[Assigned task 1] Could you reproduce the part of the Spark callUdf thread that starts at "2015-12-28 Thread Hamel" and ends at "be very useful."?
[Assigned task 2] Can you carry on the mailing-list thread about Spark's callUdf failing to compile from the point where it stops?

[Text excerpt]
Re: Spark DataFrame callUdf does not compile?

2015-12-28 Thread Hamel Kothari
Would you mind sharing more of your code? I can't really see the code that
well from the attached screenshot but it appears that "Lit" is capitalized.
Not sure what this method actually refers to but the definition in
functions.scala is lowercased.

Even if that's not it, some more code would be helpful to solving this.
Also, since it's a compilation error, if you could share the compilation
error that would be very useful.

-Hamel

On Mon, Dec 28, 2015 at 10:26 AM unk1102 <umesh.ka...@gmail.com> wrote:

> <
> http://apache-spark-user-list.1001560.n3.nabble.com/file/n25821/Screen_Shot_2015-12-28_at_8.jpg
> >
>
> Hi I am trying to invoke Hive UDF using
> dataframe.select(callUdf("percentile_approx",col("C1"),lit(0.25))) but it
> does not compile however same call works in Spark scala console I dont
> understand why. I am using Spark 1.5.2 maven source in my Java code. I have
> also explicitly added maven dependency hive-exec-1.2.1.spark.jar where
> percentile_approx is located but still does not compile code please check
> attached code image. Please guide. Thanks in advance.
>
>
>
> --
> View this message in context:
> http://apache-spark-user-list.1001560.n3.nabble.com/Spark-DataFrame-callUdf-does-not-compile-tp25821.html
> Sent from the Apache Spark User List mailing list archive at Nabble.com.
>
> -
> To unsubscribe, e-mail: user-unsubscr...@spark.apache.org
> For additional commands, e-mail: user-h...@spark.apache.org
>
>


Re: Spark DataFrame callUdf does not compile?

[Data excerpt]
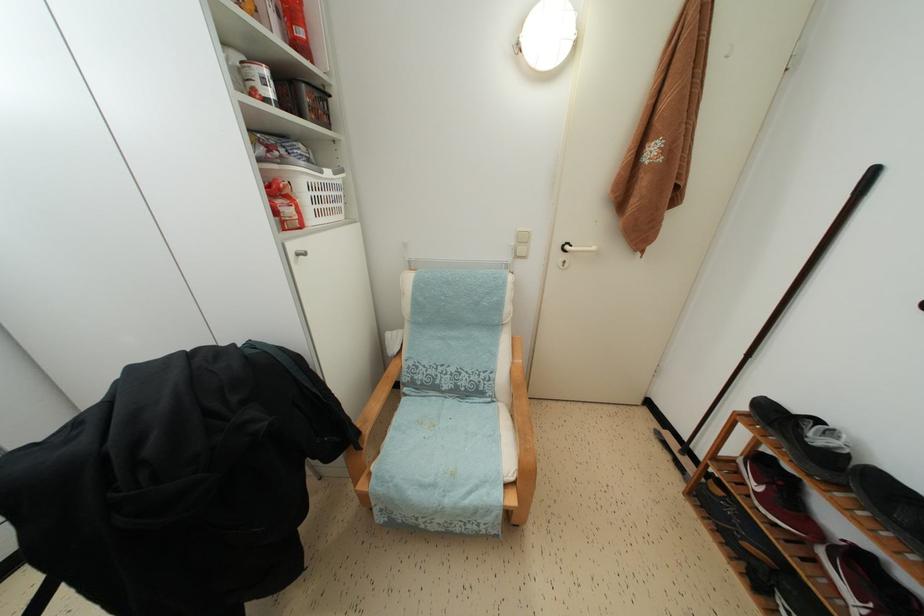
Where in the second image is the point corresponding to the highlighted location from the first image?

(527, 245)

[Response 1]
2015-12-28 Thread Hamel Kothari
Would you mind sharing more of your code? I can't really see the code that
well from the attached screenshot but it appears that "Lit" is capitalized.
Not sure what this method actually refers to but the definition in
functions.scala is lowercased.

Even if that's not it, some more code would be helpful to solving this.
Also, since it's a compilation error, if you could share the compilation
error that would be very useful.

[Response 2]
2015-12-28 Thread Hamel Kothari
Also, if I'm reading correctly, it looks like you're calling "callUdf" when
what you probably want is "callUDF" (notice the subtle capitalization
difference). Docs:
https://spark.apache.org/docs/latest/api/java/org/apache/spark/sql/functions.html#callUDF(java.lang.String,%20org.apache.spark.sql.Column..
.)

On Mon, Dec 28, 2015 at 10:48 AM Hamel Kothari <hamelkoth...@gmail.com>
wrote:

> Would you mind sharing more of your code? I can't really see the code that
> well from the attached screenshot but it appears that "Lit" is capitalized.
> Not sure what this method actually refers to but the definition in
> functions.scala is lowercased.
>
> Even if that's not it, some more code would be helpful to solving this.
> Also, since it's a compilation error, if you could share the compilation
> error that would be very useful.
>
> -Hamel
>
> On Mon, Dec 28, 2015 at 10:26 AM unk1102 <umesh.ka...@gmail.com> wrote:
>
>> <
>> http://apache-spark-user-list.1001560.n3.nabble.com/file/n25821/Screen_Shot_2015-12-28_at_8.jpg
>> >
>>
>> Hi I am trying to invoke Hive UDF using
>> dataframe.select(callUdf("percentile_approx",col("C1"),lit(0.25))) but it
>> does not compile however same call works in Spark scala console I dont
>> understand why. I am using Spark 1.5.2 maven source in my Java code. I
>> have
>> also explicitly added maven dependency hive-exec-1.2.1.spark.jar where
>> percentile_approx is located but still does not compile code please check
>> attached code image. Please guide. Thanks in advance.
>>
>>
>>
>> --
>> View this message in context:
>> http://apache-spark-user-list.1001560.n3.nabble.com/Spark-DataFrame-callUdf-does-not-compile-tp25821.html
>> Sent from the Apache Spark User List mailing list archive at Nabble.com.
>>
>> -
>> To unsubscribe, e-mail: user-unsubscr...@spark.apache.org
>> For additional commands, e-mail: user-h...@spark.apache.org
>>
>>


Re: Spark DataFrame callUdf does not compile?

2015-12-28 Thread Hamel Kothari
If you scroll further down in the documentation, you will see that callUDF
does have a version which takes (String, Column...) as arguments: *callUDF
<https://spark.apache.org/docs/latest/api/java/org/apache/spark/sql/functions.html#callUDF(java.lang.String,%20org.apache.spark.sql.Column...)>*
(java.lang.String udfName, Column
<https://spark.apache.org/docs/latest/api/java/org/apache/spark/sql/Column.html>
... cols)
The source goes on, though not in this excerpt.